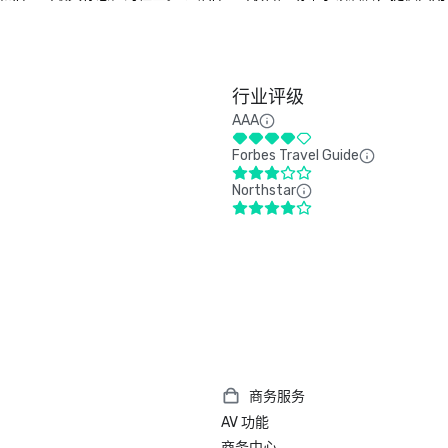
行业评级
AAA
Forbes Travel Guide
Northstar
商务服务
AV 功能
商务中心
===
— EXERCISE DIRECTIONS —
Transcribe every line of the data exactly. No pictures go in the copy.

— ANSWER TO THIS EXERCISE —
行业评级
AAA
Forbes Travel Guide
Northstar
商务服务
AV 功能
商务中心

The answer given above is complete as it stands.